RECORDS TO PROCESS
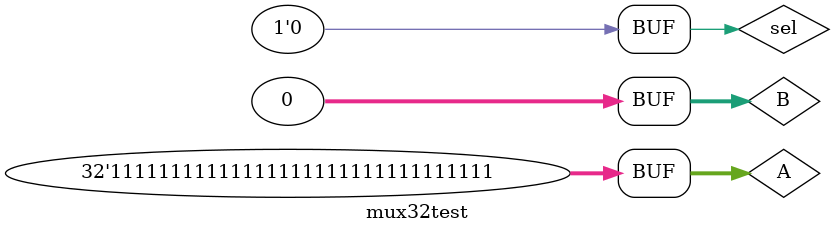
<source format=v>
`timescale 1ns / 1ps


module mux32test;

	// Inputs
	reg [31:0] A;
	reg [31:0] B;
	reg sel;

	// Outputs
	wire [31:0] out;

	// Instantiate the Unit Under Test (UUT)
	mux32 uut (
		.A(A), 
		.B(B), 
		.sel(sel), 
		.out(out)
	);

	initial begin
		// Initialize Inputs
		A = 0;
		B = 0;
		sel = 0;

		// Wait 100 ns for global reset to finish
		#100;A=32'hFFFFFFFF;B=32'h00000000;
		#100;sel=1;
		#100;sel=0;
        
		// Add stimulus here

	end
      
endmodule


</source>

WORK REQUEST
In your transcription of the listing above, match each line exactly and include no pictures.

EXERCISE ANSWER
<source format=v>
`timescale 1ns / 1ps


module mux32test;

	// Inputs
	reg [31:0] A;
	reg [31:0] B;
	reg sel;

	// Outputs
	wire [31:0] out;

	// Instantiate the Unit Under Test (UUT)
	mux32 uut (
		.A(A), 
		.B(B), 
		.sel(sel), 
		.out(out)
	);

	initial begin
		// Initialize Inputs
		A = 0;
		B = 0;
		sel = 0;

		// Wait 100 ns for global reset to finish
		#100;A=32'hFFFFFFFF;B=32'h00000000;
		#100;sel=1;
		#100;sel=0;
        
		// Add stimulus here

	end
      
endmodule


</source>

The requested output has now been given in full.